For how many positive integers 1≤k≤1000 is the polynomial fk(x)=x^3+x+k irreducible?
To determine the number of positive integers 1≤k≤1000 for which the polynomial fk(x)=x^3+x+k is irreducible, we need to consider the Eisenstein's criterion for irreducibility.
Eisenstein's criterion states that if a polynomial has integer coefficients and satisfies the following conditions:
1. The leading coefficient is not divisible by any prime p.
2. All other coefficients except the constant term are divisible by p.
3. The constant term is not divisible by p^2.
Then, the polynomial is irreducible.
In our case, the polynomial fk(x)=x^3+x+k has the leading coefficient 1, so it satisfies the first condition.

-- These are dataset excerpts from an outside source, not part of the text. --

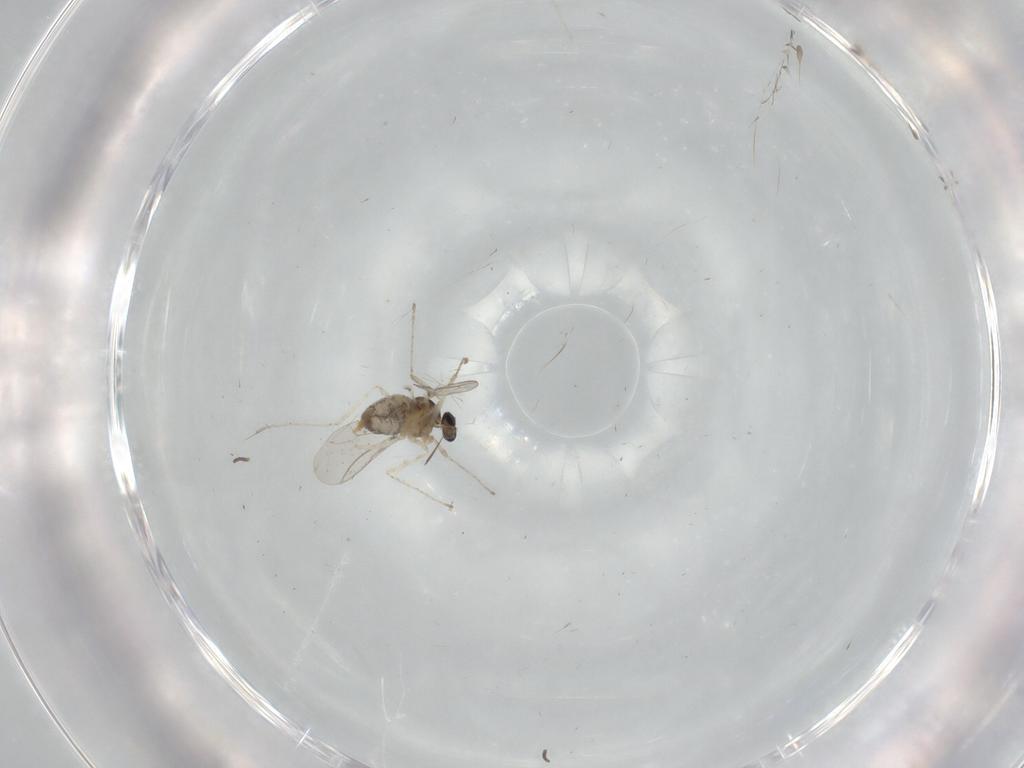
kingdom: Animalia
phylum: Arthropoda
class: Insecta
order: Diptera
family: Cecidomyiidae
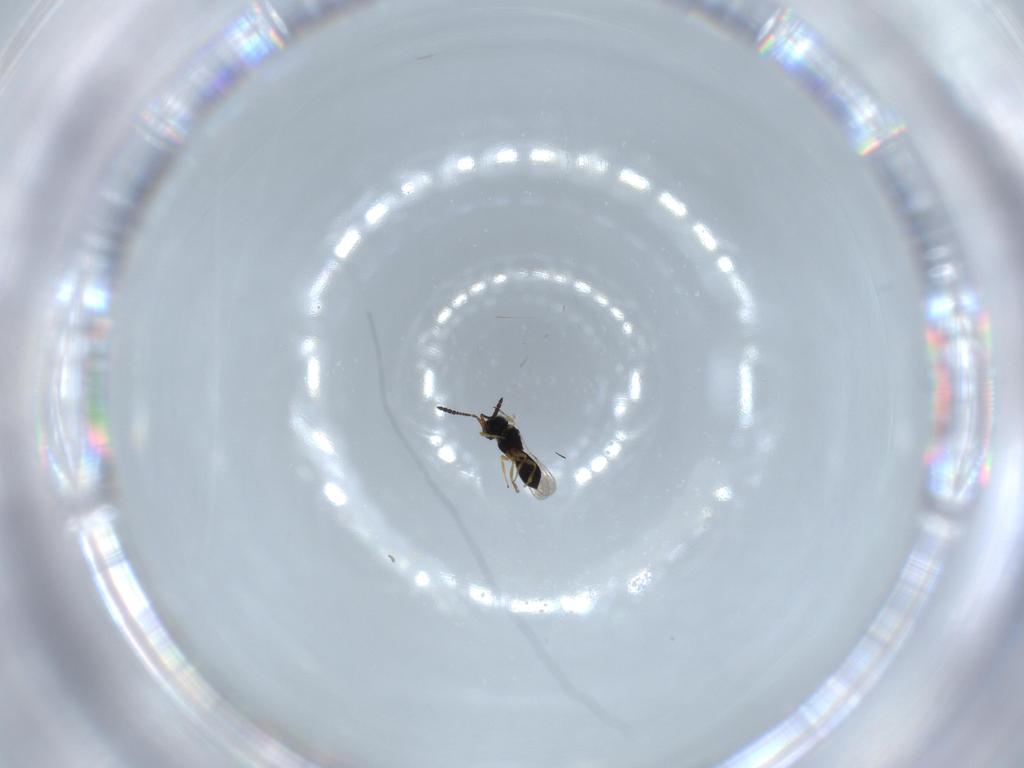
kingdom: Animalia
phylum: Arthropoda
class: Insecta
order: Hymenoptera
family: Scelionidae
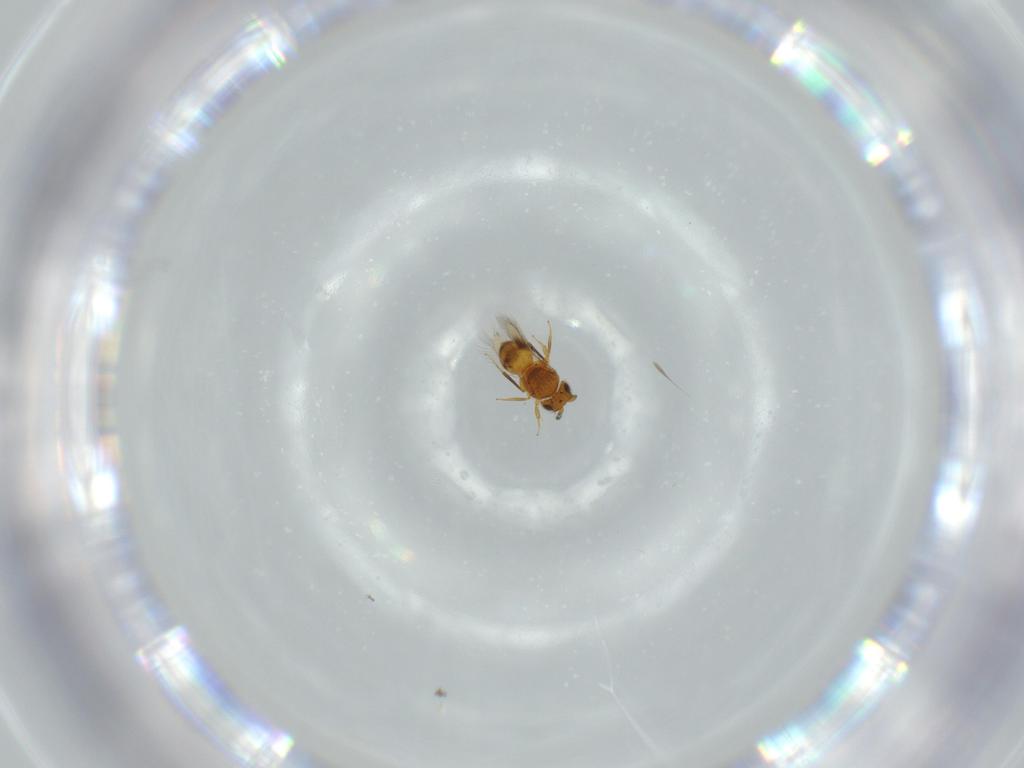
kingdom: Animalia
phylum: Arthropoda
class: Insecta
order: Hymenoptera
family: Scelionidae
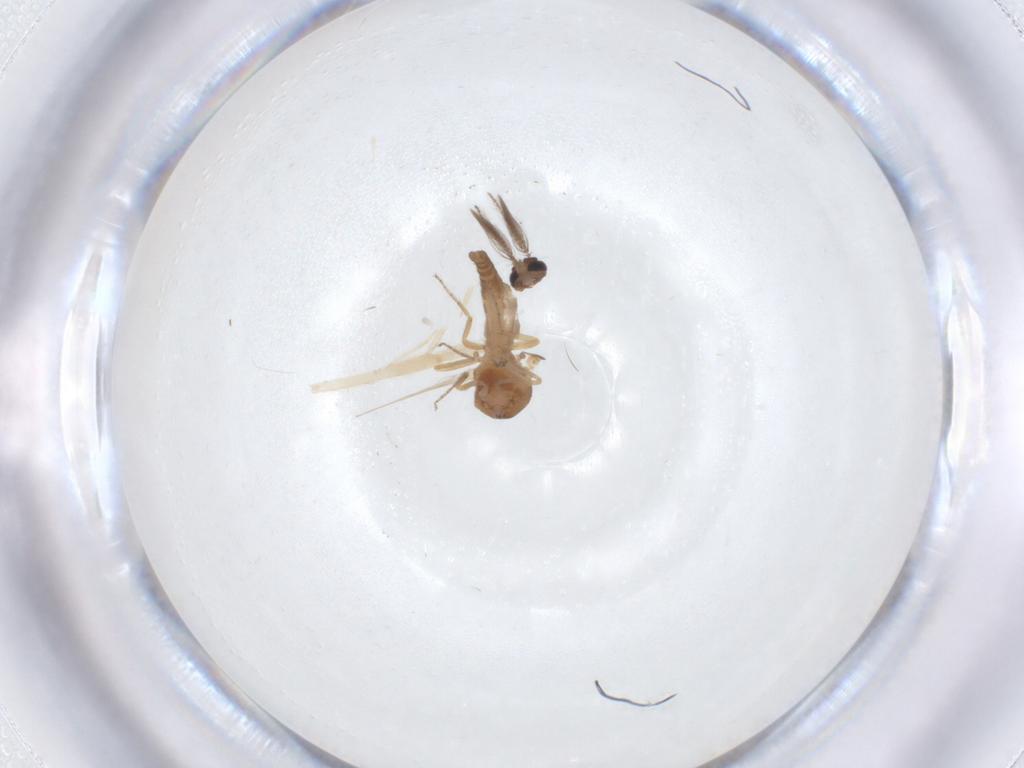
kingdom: Animalia
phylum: Arthropoda
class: Insecta
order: Diptera
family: Ceratopogonidae
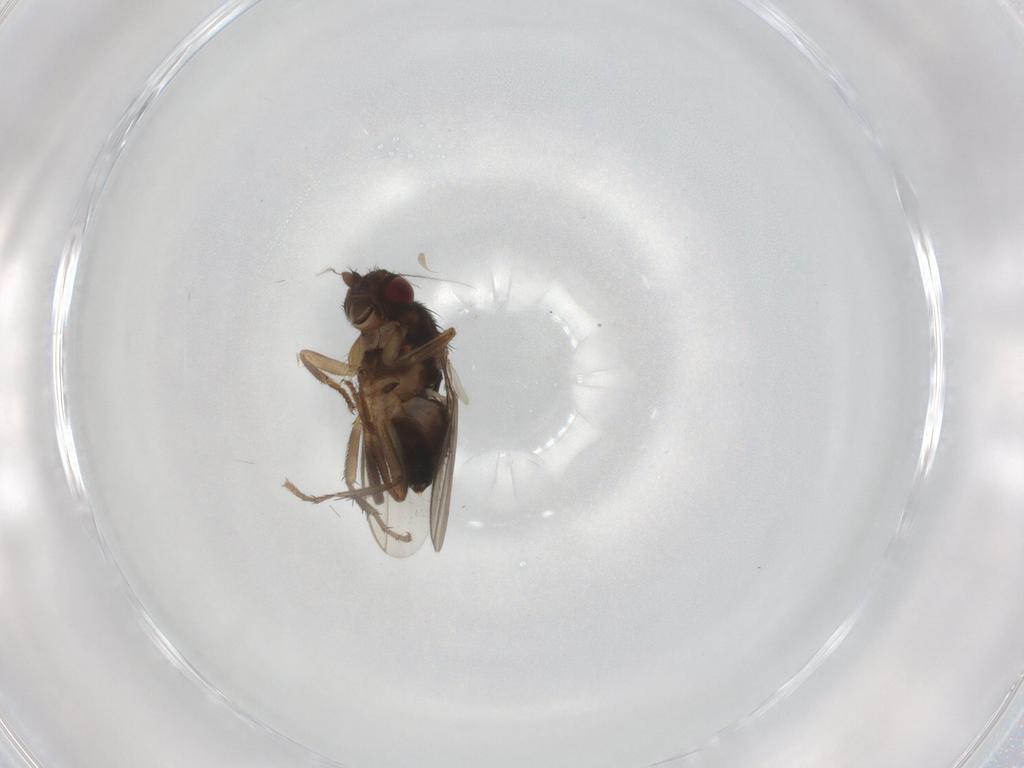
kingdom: Animalia
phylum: Arthropoda
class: Insecta
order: Diptera
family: Sphaeroceridae
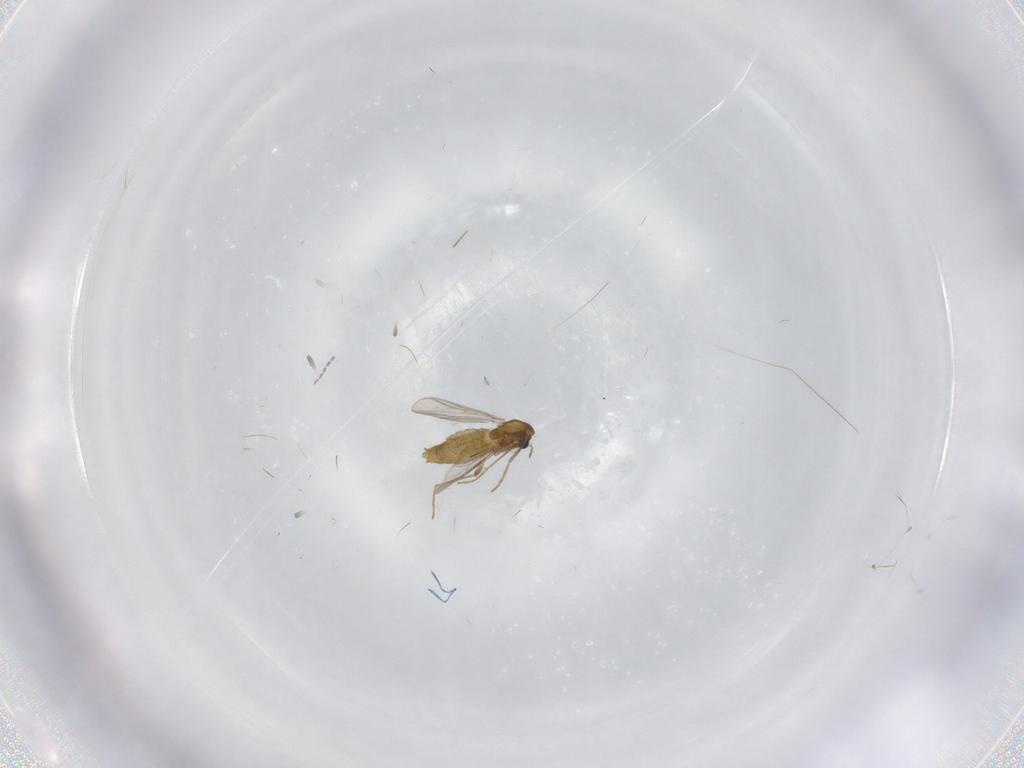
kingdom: Animalia
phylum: Arthropoda
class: Insecta
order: Diptera
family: Chironomidae
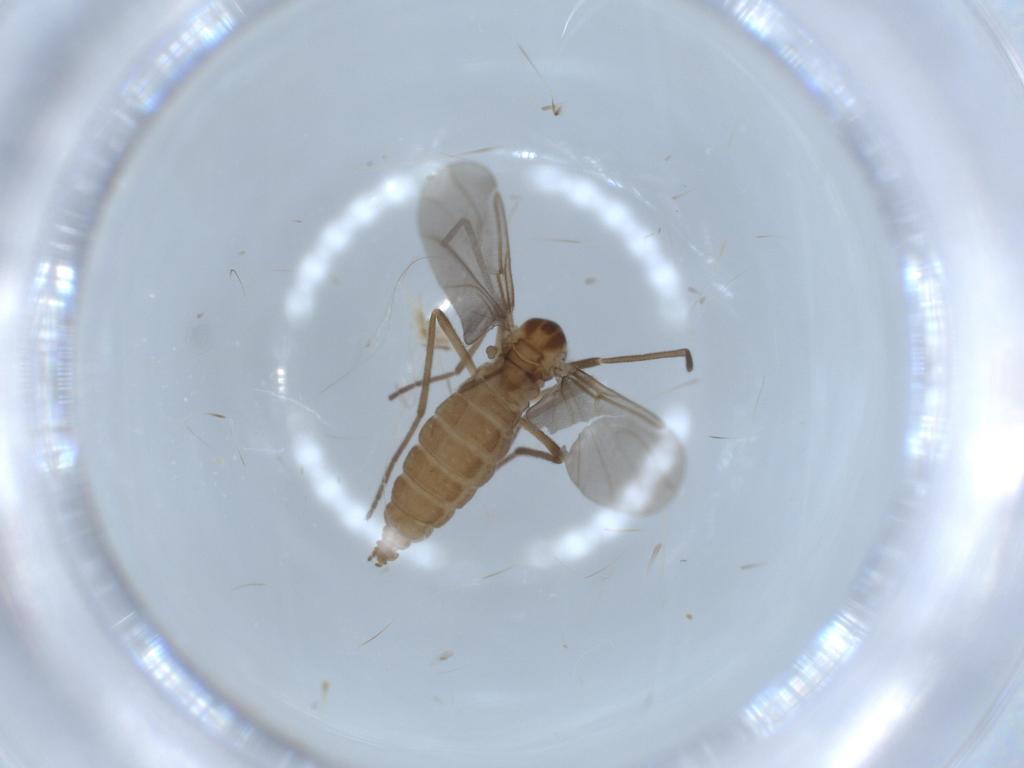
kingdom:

Now, let's consider the second condition. We need to choose a prime p such that all coefficients except the constant term (k) are divisible by p. Notice that the coefficients of the polynomial are either 1 or 0. So, if we choose any prime p, it will always divide the coefficients except the constant term.
Finally, we consider the third condition. The constant term (k) should not be divisible by p^2 for the polynomial to be irreducible.
Since we want positive integers k, we need to find the prime numbers p for which the constant term (k) is not divisible by p^2.
There are 168 prime numbers between 1 and 1000. We can check each of these primes, p, and count how many corresponding values of k satisfy the condition that k is not divisible by p^2.
Therefore, the number of positive integers 1≤k≤1000 for which the polynomial fk(x)=x^3+x+k is irreducible can be determined by checking each prime number p and counting the corresponding values of k that satisfy the condition.